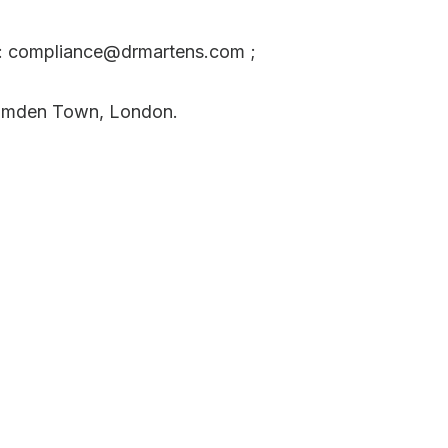
s : compliance@drmartens.com ;
Camden Town, London.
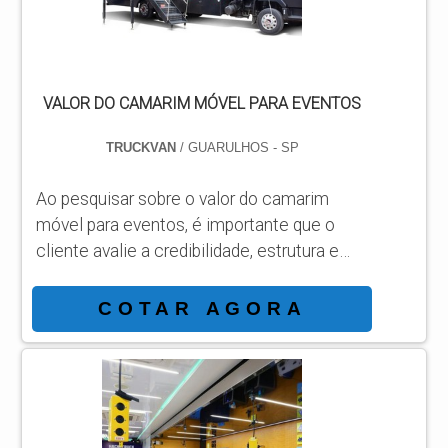
SOBRE VALOR DE...
VALOR DO CAMARIM MÓVEL PARA EVENTOS
TRUCKVAN
/ GUARULHOS - SP
Ao pesquisar sobre o valor do camarim
móvel para eventos, é importante que o
cliente avalie a credibilidade, estrutura e
experiência de quem atua no setor. Líder de
mercado, a Truckvan desenvolve há mais
COTAR AGORA
de 20 anos soluções sobre rodas
inovadoras, atendendo com eficiência o
dinâmico mercado de eventos e show
business.Visando proporcionar mais
comodidade e economia para equipes de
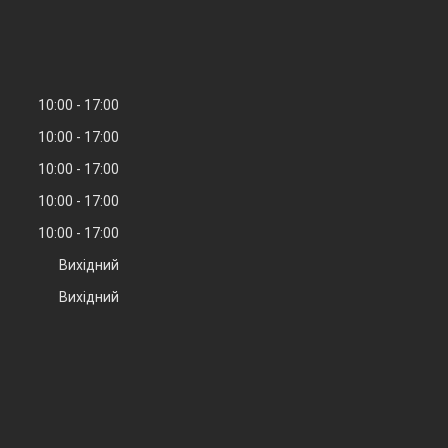
10:00
17:00
10:00
17:00
10:00
17:00
10:00
17:00
10:00
17:00
Вихідний
Вихідний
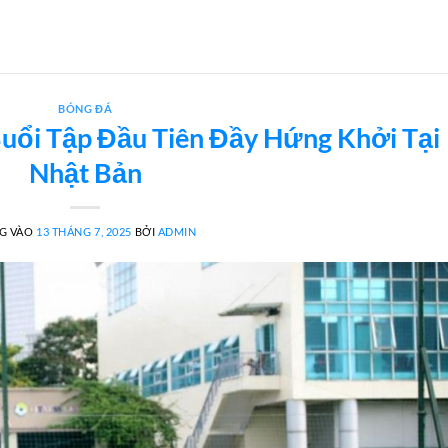
BÓNG ĐÁ
uổi Tập Đầu Tiên Đầy Hứng Khởi Tại
Nhật Bản
G VÀO
13 THÁNG 7, 2025
BỞI
ADMIN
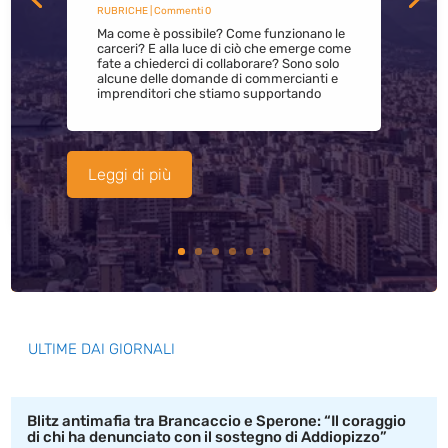
RUBRICHE
| Commenti 0
Ma come è possibile? Come funzionano le
carceri? E alla luce di ciò che emerge come
fate a chiederci di collaborare? Sono solo
alcune delle domande di commercianti e
imprenditori che stiamo supportando
Leggi di più
ULTIME DAI GIORNALI
Blitz antimafia tra Brancaccio e Sperone: “Il coraggio
di chi ha denunciato con il sostegno di Addiopizzo”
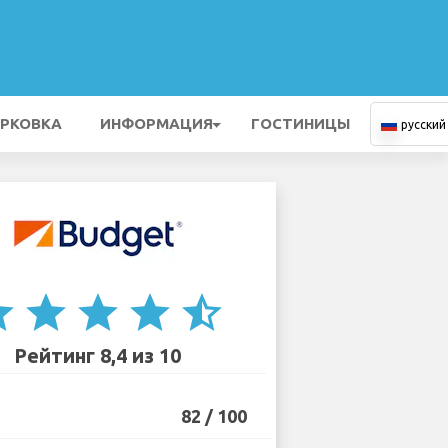
РКОВКА
ИНФОРМАЦИЯ
ГОСТИНИЦЫ
русский
ar
star
star
star
star_half
Рейтинг 8,4 из 10
82 / 100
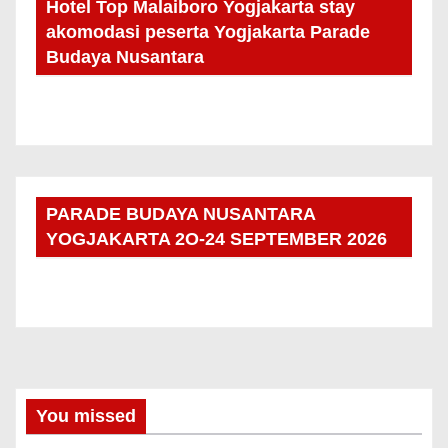
Hotel Top Malaiboro Yogjakarta stay
akomodasi peserta Yogjakarta Parade
Budaya Nusantara
PARADE BUDAYA NUSANTARA
YOGJAKARTA 2O-24 SEPTEMBER 2026
You missed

:::

JOB ITEM: A word-for-word copy of the lines from the one with "Camden Town, London." through the last line of the data above is required, with both end lines included and no pictures.

OUTPUT OF THE TASK:
Camden Town, London.
SOBRE VALOR DE...
VALOR DO CAMARIM MÓVEL PARA EVENTOS
TRUCKVAN
/ GUARULHOS - SP
Ao pesquisar sobre o valor do camarim
móvel para eventos, é importante que o
cliente avalie a credibilidade, estrutura e
experiência de quem atua no setor. Líder de
mercado, a Truckvan desenvolve há mais
COTAR AGORA
de 20 anos soluções sobre rodas
inovadoras, atendendo com eficiência o
dinâmico mercado de eventos e show
business.Visando proporcionar mais
comodidade e economia para equipes de
10:00
17:00
10:00
17:00
10:00
17:00
10:00
17:00
10:00
17:00
Вихідний
Вихідний
BÓNG ĐÁ
uổi Tập Đầu Tiên Đầy Hứng Khởi Tại
Nhật Bản
G VÀO
13 THÁNG 7, 2025
BỞI
ADMIN
RUBRICHE
| Commenti 0
Ma come è possibile? Come funzionano le
carceri? E alla luce di ciò che emerge come
fate a chiederci di collaborare? Sono solo
alcune delle domande di commercianti e
imprenditori che stiamo supportando
Leggi di più
ULTIME DAI GIORNALI
Blitz antimafia tra Brancaccio e Sperone: “Il coraggio
di chi ha denunciato con il sostegno di Addiopizzo”
РКОВКА
ИНФОРМАЦИЯ
ГОСТИНИЦЫ
русский
ar
star
star
star
star_half
Рейтинг 8,4 из 10
82 / 100
Hotel Top Malaiboro Yogjakarta stay
akomodasi peserta Yogjakarta Parade
Budaya Nusantara
PARADE BUDAYA NUSANTARA
YOGJAKARTA 2O-24 SEPTEMBER 2026
You missed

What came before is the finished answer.